É a altura em que os corticosteroides,
prescritos para atenuarem as dores da artrite reumatóide e debelarem os
edemas, tomam grande incremento. Os doentes afastam-se dos Cucos, mas irão
voltar, pois a Medicina, sempre que possível, prefere os banhos aos medicamentos
daquele tipo, que não são inócuos.
O Dr. José António Neiva Vieira
foi um dos mais brilhantes hidrologistas do nosso País, mas não conseguiu
avançar com um projecto de remodelação para as Termas, que não tém,
nitidamente, acompanhado os legítimos interesses de quem as procura. Faleceu,
vítima de brutal acidente, em 1987, após 25 anos de exercício médico naquele
estabelecimento termal.
Mantendo-se a estagnação de
décadas, corre-se o risco de vermos as Termas transformadas em museu,
guardando um espólio histórico notável. Lá se encontrariam as memórias dos
três grandes pleitos judiciais, o primeiro dos quais data de 1782 e durou 48
anos, por ter atravessado um longo período revolucionário no País. Poderíamos
ainda manusear os estudos médicos do Dr. Justino Xavier da Silva Freire, seu
primeiro Director Clínico, que até 1925, exaltou o valor das águas e lamas
naturais, comparativamente com Baden-Baden e Niederbronn. Figurariam também os
não menos valiosos trabalhos do Dr. Boaventura Dias Sarreira, seu segundo
Director Clinico, durante 32 anos, sobre a "Royai Portuguesa", ao
informar a acção das águas sobre a hipertensão arterial.

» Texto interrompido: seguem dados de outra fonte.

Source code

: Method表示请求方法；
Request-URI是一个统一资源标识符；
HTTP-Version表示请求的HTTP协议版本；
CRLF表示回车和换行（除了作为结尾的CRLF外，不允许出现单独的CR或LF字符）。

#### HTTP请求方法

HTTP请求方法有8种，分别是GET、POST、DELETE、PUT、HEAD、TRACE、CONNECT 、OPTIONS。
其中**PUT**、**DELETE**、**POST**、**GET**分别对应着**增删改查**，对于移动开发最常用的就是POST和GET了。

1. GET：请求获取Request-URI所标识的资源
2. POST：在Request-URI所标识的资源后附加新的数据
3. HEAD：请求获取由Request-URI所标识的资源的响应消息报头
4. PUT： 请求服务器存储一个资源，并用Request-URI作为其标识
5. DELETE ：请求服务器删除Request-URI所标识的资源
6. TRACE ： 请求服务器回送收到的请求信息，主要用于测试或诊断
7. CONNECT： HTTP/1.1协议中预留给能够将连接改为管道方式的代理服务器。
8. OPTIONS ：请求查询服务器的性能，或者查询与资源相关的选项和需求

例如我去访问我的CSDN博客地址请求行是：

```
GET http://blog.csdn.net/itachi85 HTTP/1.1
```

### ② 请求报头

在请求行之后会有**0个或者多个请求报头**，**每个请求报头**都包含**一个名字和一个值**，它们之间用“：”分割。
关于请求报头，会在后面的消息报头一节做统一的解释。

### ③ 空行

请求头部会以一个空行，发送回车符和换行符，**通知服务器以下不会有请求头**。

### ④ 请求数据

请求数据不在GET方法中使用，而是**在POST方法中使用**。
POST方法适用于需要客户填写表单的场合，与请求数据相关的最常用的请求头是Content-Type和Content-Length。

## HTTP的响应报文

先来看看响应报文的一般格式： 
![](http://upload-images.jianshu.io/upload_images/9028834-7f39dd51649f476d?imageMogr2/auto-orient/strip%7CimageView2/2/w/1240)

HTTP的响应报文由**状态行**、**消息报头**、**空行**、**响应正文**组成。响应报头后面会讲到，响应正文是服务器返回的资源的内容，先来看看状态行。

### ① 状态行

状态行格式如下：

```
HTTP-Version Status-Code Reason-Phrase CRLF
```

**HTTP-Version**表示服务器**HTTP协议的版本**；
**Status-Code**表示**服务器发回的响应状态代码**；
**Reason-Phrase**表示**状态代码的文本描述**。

Se folheássemos o registo dos
doentes desde 1893, encontraríamos nomes ilustres como o do antigo Presidente
da República, Dr. António José de Almeida e o do Prof. Doutor Egas Moniz,
antigo Prémio Nobel da Medicina.
O Turismo, desde 1989, investiu
nas Termas do País 4 milhões de contos, numa aposta forte no termalismo de
qualidade. Este ano, três Termas construíram novas unidades hoteleiras.
Havendo, actualmente, em
Portugal, cerca de 1 milhão de reumáticos que custam ao erário público 100
milhões de contos por ano, porque se espera para modernizar os Cucos?